A bankruptcy law is widely recognised as being a necessary and proper part of a good commercial law system. It enables businesses in a hopeless position to be closed down efficiently, and lets others acquire their useful assets, and hopefully make better use of them.
But like all good laws, it can be and has been abused - in much greater measure, we should say, by businesses rather than ajax18's evil welfare-sucking families.
Zadok: I did not have a faith crisis. I discovered that the Church was having a truth crisis. Maksutov: That's the problem with this supernatural stuff, it doesn't really solve anything. It's a placeholder for ignorance.
Chap wrote:A bankruptcy law is widely recognised as being a necessary and proper part of a good commercial law system.
I'm not saying it's not. I'm just getting at ajax's inconsistencies.
Oh, me too. I did not mean to give the impression of criticising your post. I was just joining in after you.
Zadok: I did not have a faith crisis. I discovered that the Church was having a truth crisis. Maksutov: That's the problem with this supernatural stuff, it doesn't really solve anything. It's a placeholder for ignorance.
I love the disingenuousness. Bankrupt. Default. Insolvency. But, fer sher, teknikaly shpeeken, a country can't be bankrupt. Huuuuurr.
God. Smug.
- Doc
In the face of madness, rationality has no power - Xiao Wang, US historiographer, 2287 AD.
Every record...falsified, every book rewritten...every statue...has been renamed or torn down, every date...altered...the process is continuing...minute by minute. History has stopped. Nothing exists except an endless present in which the Ideology is always right.
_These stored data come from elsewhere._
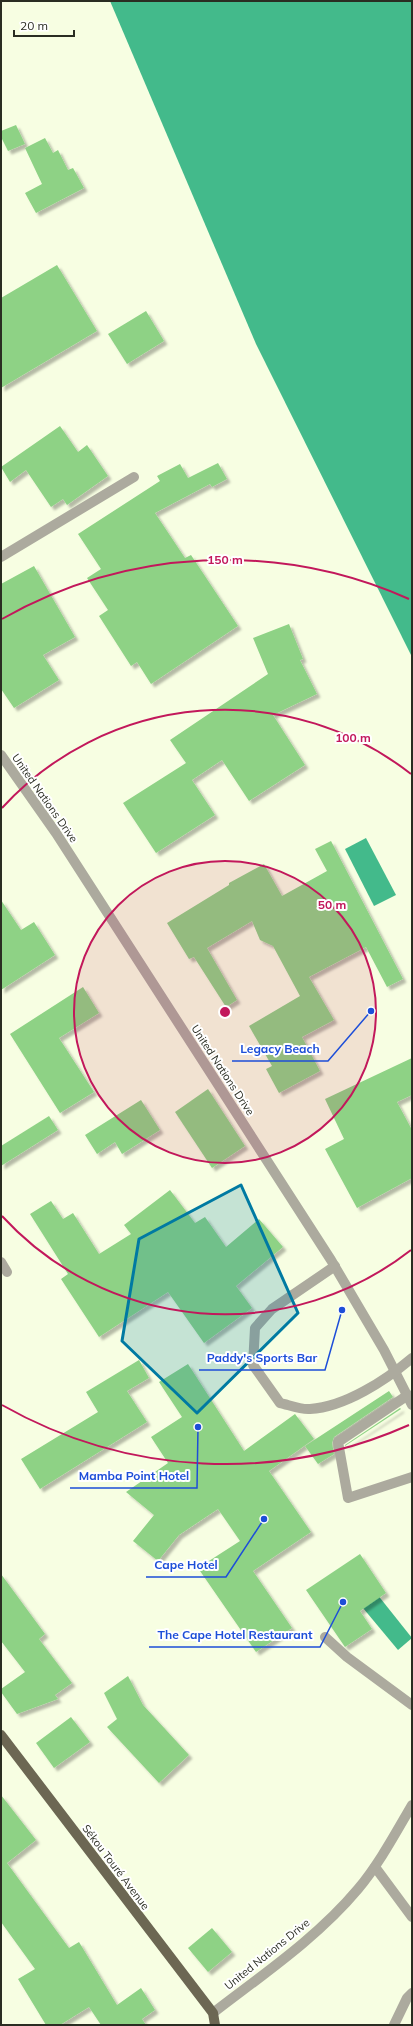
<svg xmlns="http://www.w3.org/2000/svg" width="413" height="2026" font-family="Mulish,sans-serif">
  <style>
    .water { fill: #43ba8b }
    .building { fill: #8ed285; filter: url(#shadow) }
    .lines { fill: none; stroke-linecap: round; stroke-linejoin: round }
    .minor { stroke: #acaa9e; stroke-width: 10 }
    .major { stroke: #6c6753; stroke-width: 10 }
    .marked { fill: #007aa2; fill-opacity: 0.2; stroke: #007aa2; stroke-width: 3; stroke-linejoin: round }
    .ring { fill: none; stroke: #c2185b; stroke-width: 2 }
    .labels { text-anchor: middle; stroke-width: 4; stroke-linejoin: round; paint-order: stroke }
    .street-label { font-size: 11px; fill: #2a2d22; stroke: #fff }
    .centre { fill: #c2185b; stroke: #fff; stroke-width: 2 }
    .ring-label { font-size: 12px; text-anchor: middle; font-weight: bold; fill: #c2185b; stroke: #fff; stroke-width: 4; stroke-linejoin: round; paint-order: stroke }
    .leader { fill: none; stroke: #1d4ed8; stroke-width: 1.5 }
    .callout-dot { fill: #1d4ed8; stroke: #fff; stroke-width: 1.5 }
    .callout-label { font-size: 12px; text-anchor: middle; font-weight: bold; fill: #1d4ed8; stroke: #fff; stroke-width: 4; stroke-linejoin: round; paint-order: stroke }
  </style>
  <defs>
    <filter id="shadow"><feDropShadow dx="3.5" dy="3.5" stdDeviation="1" flood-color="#0004"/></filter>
  </defs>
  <rect width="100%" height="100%" fill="#f7fee2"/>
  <!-- water -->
  <g class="water">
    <path d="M 110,1 L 412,1 L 412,657 L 256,344 Z"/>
    <path d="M 366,838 L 396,895 L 374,906 L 345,849 Z"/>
    <path d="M 373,1589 L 412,1638 L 398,1650 L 358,1602 Z"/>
  </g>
  <!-- building -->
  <g class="building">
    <path d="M 16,125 L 25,144 L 8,151 L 1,137 L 1,131 Z"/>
    <path d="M 45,138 L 53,153 L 58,150 L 68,170 L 73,168 L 84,188 L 36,213 L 25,193 L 42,184 L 25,148 Z"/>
    <path d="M 57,265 L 97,331 L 1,388 L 1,298 Z"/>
    <path d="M 146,311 L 164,341 L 127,364 L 108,334 Z"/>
    <path d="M 60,426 L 78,452 L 87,445 L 108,476 L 67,505 L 63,499 L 51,507 L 26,470 L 10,482 L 1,467 Z"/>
    <path d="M 218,463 L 227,479 L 212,487 L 210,484 L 155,513 L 185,558 L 191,555 L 238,626 L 151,684 L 137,662 L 131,666 L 99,616 L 108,610 L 87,578 L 101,569 L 78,534 L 160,481 L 157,476 L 180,464 L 188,478 Z"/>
    <path d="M 34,566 L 75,637 L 43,655 L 59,680 L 14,708 L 1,689 L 1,584 Z"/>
    <path d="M 289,624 L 303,659 L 300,660 L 317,694 L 273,715 L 305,765 L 249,801 L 222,760 L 192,780 L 215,815 L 156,853 L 123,803 L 186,763 L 170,740 L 268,674 L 253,638 Z"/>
    <path d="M 331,841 L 403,979 L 387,987 L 366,947 L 309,977 L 334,1020 L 302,1037 L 320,1071 L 279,1093 L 266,1069 L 272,1066 L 249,1026 L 300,996 L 273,946 L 260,940 L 252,921 L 207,948 L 237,1000 L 226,1007 L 194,957 L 189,959 L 167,923 L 229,885 L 229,883 L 264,864 L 282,896 L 327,871 L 315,849 Z"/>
    <path d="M 1,900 L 21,930 L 34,922 L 55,955 L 1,990 Z"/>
    <path d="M 83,987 L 99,1013 L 59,1038 L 94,1092 L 60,1113 L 10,1034 Z"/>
    <path d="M 412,1058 L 412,1095 L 397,1102 L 412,1130 L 412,1178 L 357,1208 L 325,1149 L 344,1139 L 325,1099 Z"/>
    <path d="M 208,1089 L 245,1146 L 212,1168 L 175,1112 Z"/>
    <path d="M 141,1100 L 160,1130 L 122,1154 L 115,1142 L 97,1154 L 85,1135 Z"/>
    <path d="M 49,1116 L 58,1130 L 1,1166 L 1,1146 Z"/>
    <path d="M 170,1190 L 195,1223 L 205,1217 L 226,1247 L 259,1219 L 283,1247 L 236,1286 L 252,1308 L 204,1343 L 168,1292 L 99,1337 L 61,1279 L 68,1274 L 30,1214 L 51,1201 L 63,1219 L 73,1213 L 99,1254 L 131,1234 L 124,1225 Z"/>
    <path d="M 139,1360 L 149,1378 L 127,1391 L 147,1422 L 40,1489 L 21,1459 L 98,1412 L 86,1392 Z"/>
    <path d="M 188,1364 L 244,1451 L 295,1414 L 314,1439 L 269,1471 L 311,1532 L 253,1571 L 292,1628 L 256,1652 L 198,1568 L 240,1541 L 218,1509 L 179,1535 L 158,1561 L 133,1541 L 154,1515 L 126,1492 L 168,1463 L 151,1437 L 182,1417 L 159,1382 Z"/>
    <path d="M 389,1391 L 393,1397 L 334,1437 L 332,1443 L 334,1454 L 318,1464 L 305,1446 Z"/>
    <path d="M 400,1408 L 401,1409 L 345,1446 L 345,1445 Z"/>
    <path d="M 360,1554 L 386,1593 L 360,1611 L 372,1629 L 345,1647 L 306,1590 Z"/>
    <path d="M 1,1574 L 45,1634 L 39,1639 L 72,1683 L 55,1695 L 58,1699 L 17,1714 L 1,1692 L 1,1689 L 25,1672 L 1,1641 Z"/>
    <path d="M 128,1676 L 143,1705 L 189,1755 L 159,1783 L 107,1727 L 117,1719 L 104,1693 Z"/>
    <path d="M 71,1717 L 90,1742 L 54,1768 L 36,1743 Z"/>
    <path d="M 1,1795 L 36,1840 L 7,1863 L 69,1948 L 79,1942 L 117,2005 L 141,1988 L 155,2010 L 142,2019 L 146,2025 L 101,2025 L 89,2007 L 60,2025 L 46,2025 L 18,1979 L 35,1969 L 1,1922 Z"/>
    <path d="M 212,1928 L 232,1952 L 208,1972 L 188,1948 Z"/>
  </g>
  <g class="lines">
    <!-- minor -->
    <g class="minor">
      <path d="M 1,557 L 134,477"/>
      <path d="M 1,755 L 56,833 L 331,1260 L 384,1350 L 412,1405"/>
      <path d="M 1,1262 L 7,1272"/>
      <path d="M 335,1266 L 272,1309 L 255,1328 L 253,1365 L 280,1403 C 289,1405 301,1410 310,1409 C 345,1407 386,1380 412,1358"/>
      <path d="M 408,1395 L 338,1442 L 348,1498 L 412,1477"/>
      <path d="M 325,1637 L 347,1657 L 412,1705"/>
      <path d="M 375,1867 L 412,1917"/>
      <path d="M 213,2013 C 262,1975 317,1938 358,1889 C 379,1864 395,1834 412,1805"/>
      <path d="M 394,2025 L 407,1998 L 412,1993"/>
    </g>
    <!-- major -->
    <path class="major" d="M 1,1735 L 213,2013 L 215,2025"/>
  </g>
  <!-- marked area -->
  <path class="marked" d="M 241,1185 L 298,1313 L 197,1413 L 122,1341 L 139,1239 Z"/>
  <!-- distance rings -->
  <circle cx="225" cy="1012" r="151" fill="#c2185b" fill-opacity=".12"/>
  <g class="ring">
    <circle cx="225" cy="1012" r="151"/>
    <path d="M411 1250A302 302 0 0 1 2 1216M2 808A302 302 0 0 1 411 774"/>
    <path d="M409 1425A452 452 0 0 1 2 1405M2 619A452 452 0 0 1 409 599"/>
  </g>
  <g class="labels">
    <!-- street labels -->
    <g class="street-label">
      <text transform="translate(45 798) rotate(55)" y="4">United Nations Drive</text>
      <text transform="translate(223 1070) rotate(57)" y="4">United Nations Drive</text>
      <text transform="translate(116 1867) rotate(53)" y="4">Sékou Touré Avenue</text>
      <text transform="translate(267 1954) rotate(-39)" y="4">United Nations Drive</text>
    </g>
  </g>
  <circle cx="225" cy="1012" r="6" class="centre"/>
  <g class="ring-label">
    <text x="225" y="564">150 m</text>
    <text x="353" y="742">100 m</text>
    <text x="332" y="909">50 m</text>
  </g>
  <!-- callouts -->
  <path class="leader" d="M371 1011L328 1061H232M342 1310L325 1370H199M198 1427L197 1488H70M264 1519L226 1577H146M343 1602L320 1647H149"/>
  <g class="callout-dot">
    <circle cx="371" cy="1011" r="4"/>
    <circle cx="342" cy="1310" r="4"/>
    <circle cx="198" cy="1427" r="4"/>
    <circle cx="264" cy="1519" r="4"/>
    <circle cx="343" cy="1602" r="4"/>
  </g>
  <g class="callout-label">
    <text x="280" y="1053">Legacy Beach</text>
    <text x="262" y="1362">Paddy's Sports Bar</text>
    <text x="134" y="1480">Mamba Point Hotel</text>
    <text x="186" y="1569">Cape Hotel</text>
    <text x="235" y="1639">The Cape Hotel Restaurant</text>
  </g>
  <!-- border -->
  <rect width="413" height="2026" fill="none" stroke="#2a2d22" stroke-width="4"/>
  <!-- scale -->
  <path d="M14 30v6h60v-6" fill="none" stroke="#2a2d22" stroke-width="2"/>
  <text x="20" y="30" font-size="12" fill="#2a2d22" stroke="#ffffff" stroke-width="3" paint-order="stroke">20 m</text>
</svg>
ajax18 wrote:Are you familiar with the 90s when filing for bankruptcy was a pretty attractive option for people willing to manipulate the system. It didn't look much different than theft to me. I saw one family file bankruptcy 3 times within a 10 year period. Their lawyer advised them to max their credit cards out before they filed. Instead paying several million in debt each time, they were subject to getting their name in the paper. But I remember liberals contending that it was just a way of helping people out. In their opinion they were good laws. How do you view such laws Chap?
Yet you show you really don't care by voting for a guy who was good at filing bankruptcy many times. Lets help out those rich guys.